Çatışmasızlık anlaşmasının Türkiye açısından önemi ise öncelikle Türkiye’nin Kuzey Suriye cephesindeki etkinliğini artıracak olmasıdır.Ayrıca, Türkiye’ye yakın muhalif güçlerin kontrolündeki Fırat Kalkanı bölgesinde ve İdlib’in büyük kısmında (Nusra türevi örgütlerin kontrolü altındaki yerler hariç) belli bir süre de olsa güvenliğinin sağlanmış olması, çatışmasızlık ortamının yaratacağı istikrar veTürkiye’nin söz konusu bölgelerde sivil ve yumuşak güç unsurlarıyla etkisini artırma imkânı elde edecek olmasıdır. İdlib’te ve Fırat Kalkanı bölgesinde Türk kamu ve sivil toplum kuruluşlarının son haftalarda artan faaliyetleri buna örnek olarak verilebilir. Çatışmasızlık anlaşmasının bir diğer önemi ise Türkiye’nin Rusya ve ABD nezdindeki önemini artıracak olmasıdır. Doğrudan olmasa da Deyr ez-Zor yarışının nasıl sonuçlanacağı konusunda muhaliflerin Lazkiye, Humus ve Halep’te uygulayacağı baskının derecesi de etkili olacaktır. Bu açıdan da,Türkiye’nin muhalifler ve İdlib’teki gelişmeler üzerindeki etkisi ve Fırat Kalkanı bölgesinde yarattığı askerî ve idari yapının gücü önemli faktörlerdir. Çatışmasızlık anlaşmasının diğer bir anlamı, Türkiye eğer iki kötü arasında tercih yapmak durumunda kalacaksa tercihini Rusya destekli kamptan yana kullanacağıdır. Zira tersi bir durum YPG/PKK kontrolünde tüm Fırat havzasını kontrol eden devletimsi bir yapının ortaya çıkacak olmasıdır.

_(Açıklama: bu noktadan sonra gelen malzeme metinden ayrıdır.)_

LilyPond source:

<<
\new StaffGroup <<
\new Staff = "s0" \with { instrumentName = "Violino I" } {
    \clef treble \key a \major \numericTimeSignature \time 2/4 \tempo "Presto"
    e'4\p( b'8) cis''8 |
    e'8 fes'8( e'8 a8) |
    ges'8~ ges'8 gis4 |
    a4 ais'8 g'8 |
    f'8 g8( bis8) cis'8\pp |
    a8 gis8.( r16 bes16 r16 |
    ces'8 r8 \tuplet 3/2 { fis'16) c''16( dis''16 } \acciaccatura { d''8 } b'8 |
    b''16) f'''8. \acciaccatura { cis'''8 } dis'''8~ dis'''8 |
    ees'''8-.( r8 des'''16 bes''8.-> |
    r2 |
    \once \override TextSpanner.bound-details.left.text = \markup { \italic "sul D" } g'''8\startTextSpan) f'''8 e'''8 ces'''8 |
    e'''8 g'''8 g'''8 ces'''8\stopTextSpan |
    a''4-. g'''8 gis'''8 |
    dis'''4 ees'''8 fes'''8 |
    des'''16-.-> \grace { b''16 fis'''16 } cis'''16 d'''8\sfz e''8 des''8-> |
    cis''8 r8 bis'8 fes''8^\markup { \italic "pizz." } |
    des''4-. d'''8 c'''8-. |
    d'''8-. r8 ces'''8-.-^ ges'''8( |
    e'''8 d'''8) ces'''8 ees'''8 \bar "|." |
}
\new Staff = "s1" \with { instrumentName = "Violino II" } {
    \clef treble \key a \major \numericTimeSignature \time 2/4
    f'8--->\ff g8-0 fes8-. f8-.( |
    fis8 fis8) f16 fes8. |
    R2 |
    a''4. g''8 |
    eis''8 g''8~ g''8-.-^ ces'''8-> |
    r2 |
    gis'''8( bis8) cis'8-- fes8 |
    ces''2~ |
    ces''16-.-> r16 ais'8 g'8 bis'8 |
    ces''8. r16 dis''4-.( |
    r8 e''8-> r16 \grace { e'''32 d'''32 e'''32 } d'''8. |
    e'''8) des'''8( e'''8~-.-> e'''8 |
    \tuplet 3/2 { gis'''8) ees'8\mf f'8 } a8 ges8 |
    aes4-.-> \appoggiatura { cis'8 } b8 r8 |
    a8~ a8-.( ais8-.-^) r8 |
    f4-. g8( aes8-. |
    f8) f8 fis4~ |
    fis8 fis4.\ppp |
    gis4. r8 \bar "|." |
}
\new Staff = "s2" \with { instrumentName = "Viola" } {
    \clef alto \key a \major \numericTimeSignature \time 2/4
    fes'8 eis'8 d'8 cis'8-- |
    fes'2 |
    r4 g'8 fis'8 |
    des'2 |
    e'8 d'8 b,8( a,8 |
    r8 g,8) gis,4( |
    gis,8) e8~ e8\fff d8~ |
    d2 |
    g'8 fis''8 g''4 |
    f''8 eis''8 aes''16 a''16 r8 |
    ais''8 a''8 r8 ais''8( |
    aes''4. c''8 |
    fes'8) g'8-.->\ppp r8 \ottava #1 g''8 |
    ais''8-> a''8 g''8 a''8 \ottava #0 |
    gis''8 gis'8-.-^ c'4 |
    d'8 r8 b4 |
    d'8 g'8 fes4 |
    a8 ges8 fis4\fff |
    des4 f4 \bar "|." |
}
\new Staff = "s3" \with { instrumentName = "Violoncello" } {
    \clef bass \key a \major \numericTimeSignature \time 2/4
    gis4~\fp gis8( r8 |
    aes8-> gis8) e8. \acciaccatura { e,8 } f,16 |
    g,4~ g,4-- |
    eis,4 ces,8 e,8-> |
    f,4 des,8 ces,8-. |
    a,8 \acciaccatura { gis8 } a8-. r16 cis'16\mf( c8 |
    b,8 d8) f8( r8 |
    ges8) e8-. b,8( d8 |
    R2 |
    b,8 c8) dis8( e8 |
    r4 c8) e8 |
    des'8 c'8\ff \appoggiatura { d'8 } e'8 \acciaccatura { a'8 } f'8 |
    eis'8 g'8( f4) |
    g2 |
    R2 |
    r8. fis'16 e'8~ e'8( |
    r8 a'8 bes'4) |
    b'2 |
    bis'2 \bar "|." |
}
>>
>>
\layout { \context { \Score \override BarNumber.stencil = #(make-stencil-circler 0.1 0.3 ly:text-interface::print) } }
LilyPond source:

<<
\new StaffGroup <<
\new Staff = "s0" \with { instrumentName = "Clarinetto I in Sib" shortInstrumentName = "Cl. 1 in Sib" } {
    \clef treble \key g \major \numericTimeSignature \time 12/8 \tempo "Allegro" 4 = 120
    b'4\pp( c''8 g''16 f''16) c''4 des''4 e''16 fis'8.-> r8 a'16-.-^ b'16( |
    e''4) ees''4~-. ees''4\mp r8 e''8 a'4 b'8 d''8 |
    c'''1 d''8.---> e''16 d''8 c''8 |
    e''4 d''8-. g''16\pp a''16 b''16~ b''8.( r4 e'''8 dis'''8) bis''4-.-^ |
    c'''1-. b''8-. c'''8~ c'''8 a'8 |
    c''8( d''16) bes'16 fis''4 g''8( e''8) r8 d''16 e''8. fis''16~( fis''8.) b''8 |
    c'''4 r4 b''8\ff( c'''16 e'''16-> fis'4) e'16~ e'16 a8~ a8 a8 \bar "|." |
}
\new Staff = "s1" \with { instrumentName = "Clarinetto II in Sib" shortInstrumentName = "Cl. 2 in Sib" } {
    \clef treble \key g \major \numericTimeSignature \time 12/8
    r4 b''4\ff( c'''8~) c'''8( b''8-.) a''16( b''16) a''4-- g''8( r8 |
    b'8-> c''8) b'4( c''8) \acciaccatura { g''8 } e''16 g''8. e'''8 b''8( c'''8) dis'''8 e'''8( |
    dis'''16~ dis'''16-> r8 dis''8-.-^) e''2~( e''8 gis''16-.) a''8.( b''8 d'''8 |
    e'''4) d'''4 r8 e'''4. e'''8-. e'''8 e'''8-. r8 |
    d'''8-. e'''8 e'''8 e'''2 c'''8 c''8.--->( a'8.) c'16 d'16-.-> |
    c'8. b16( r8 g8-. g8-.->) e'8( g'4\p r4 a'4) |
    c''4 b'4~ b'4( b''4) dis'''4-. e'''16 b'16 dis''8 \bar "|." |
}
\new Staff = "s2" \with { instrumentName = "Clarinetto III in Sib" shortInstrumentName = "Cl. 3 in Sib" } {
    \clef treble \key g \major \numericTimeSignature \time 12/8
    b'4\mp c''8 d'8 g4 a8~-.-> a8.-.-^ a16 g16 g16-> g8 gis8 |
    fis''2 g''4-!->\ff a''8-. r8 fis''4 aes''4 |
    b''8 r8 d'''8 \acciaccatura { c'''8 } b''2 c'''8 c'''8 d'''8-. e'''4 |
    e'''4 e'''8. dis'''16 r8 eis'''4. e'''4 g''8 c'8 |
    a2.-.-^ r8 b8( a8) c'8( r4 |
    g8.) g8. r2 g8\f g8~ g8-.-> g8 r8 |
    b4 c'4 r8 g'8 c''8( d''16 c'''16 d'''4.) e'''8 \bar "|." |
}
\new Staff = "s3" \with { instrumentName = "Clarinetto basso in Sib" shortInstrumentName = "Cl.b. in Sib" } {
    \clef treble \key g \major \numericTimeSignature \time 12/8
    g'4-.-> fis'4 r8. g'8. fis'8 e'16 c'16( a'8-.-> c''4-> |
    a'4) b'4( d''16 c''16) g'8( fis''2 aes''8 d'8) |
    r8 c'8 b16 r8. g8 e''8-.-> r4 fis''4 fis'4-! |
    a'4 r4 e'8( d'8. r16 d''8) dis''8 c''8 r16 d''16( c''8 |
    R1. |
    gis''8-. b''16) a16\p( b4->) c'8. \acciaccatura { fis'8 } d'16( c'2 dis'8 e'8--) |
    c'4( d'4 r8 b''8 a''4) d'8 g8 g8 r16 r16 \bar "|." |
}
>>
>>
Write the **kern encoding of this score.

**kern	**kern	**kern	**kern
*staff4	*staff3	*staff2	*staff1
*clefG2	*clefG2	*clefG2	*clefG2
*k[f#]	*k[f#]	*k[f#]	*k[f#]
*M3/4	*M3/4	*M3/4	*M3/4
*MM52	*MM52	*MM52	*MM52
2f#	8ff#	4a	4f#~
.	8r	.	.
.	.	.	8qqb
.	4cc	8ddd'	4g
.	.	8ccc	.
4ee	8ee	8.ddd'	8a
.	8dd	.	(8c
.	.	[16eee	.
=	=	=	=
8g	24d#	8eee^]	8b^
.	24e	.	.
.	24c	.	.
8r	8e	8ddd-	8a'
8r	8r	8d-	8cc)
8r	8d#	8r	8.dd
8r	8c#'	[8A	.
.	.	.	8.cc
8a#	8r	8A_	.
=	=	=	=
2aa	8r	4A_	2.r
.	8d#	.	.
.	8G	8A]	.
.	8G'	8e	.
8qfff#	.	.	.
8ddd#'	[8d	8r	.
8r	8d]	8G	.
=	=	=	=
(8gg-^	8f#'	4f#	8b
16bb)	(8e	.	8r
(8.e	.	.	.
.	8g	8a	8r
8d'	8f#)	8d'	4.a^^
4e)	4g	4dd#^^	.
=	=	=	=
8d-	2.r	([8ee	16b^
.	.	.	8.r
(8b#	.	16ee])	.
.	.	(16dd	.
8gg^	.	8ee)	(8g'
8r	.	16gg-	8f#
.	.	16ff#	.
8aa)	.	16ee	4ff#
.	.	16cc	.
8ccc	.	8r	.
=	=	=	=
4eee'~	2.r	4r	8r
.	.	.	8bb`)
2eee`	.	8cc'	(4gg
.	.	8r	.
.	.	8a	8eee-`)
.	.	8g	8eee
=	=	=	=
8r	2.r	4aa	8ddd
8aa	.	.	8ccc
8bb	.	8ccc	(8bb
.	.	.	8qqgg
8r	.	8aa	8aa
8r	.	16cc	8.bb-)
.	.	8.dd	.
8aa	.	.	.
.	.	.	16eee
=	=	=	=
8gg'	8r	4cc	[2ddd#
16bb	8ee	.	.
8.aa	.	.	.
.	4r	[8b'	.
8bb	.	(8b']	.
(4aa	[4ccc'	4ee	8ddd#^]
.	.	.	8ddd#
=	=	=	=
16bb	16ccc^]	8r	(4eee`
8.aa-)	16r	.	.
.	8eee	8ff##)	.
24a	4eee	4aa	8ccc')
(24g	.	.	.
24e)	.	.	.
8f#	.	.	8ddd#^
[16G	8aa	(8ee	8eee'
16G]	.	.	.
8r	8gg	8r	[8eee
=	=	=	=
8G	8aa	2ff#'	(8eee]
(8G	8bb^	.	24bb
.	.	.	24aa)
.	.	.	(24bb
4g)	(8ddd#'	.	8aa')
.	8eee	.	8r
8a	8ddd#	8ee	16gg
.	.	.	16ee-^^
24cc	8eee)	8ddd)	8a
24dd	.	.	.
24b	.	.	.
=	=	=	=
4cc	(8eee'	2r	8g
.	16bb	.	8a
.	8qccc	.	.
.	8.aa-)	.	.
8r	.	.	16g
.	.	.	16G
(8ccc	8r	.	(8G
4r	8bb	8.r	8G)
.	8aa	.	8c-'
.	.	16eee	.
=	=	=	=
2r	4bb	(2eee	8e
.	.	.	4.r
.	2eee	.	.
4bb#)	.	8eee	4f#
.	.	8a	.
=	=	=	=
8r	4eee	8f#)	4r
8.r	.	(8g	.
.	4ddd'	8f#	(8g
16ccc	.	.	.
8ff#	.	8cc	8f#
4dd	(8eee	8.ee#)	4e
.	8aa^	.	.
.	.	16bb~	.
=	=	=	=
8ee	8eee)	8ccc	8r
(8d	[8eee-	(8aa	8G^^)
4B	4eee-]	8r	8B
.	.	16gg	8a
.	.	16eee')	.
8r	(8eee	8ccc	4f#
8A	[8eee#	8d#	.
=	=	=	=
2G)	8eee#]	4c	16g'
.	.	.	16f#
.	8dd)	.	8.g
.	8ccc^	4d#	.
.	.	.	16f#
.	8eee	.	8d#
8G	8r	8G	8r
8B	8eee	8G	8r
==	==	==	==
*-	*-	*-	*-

Suriye’de Rusya ve ABD dâhil hiçbir aktörün tek başına düzen kurma şansı kalmamıştır. Ancak bölgesel ve yerel aktörlerin de razı olabileceği bir formül bulunmadan da her aktörün düzeni bozma kapasitesi vardır. Suriye krizinin çözümünün karmaşıklığı da buradan kaynaklanmaktadır.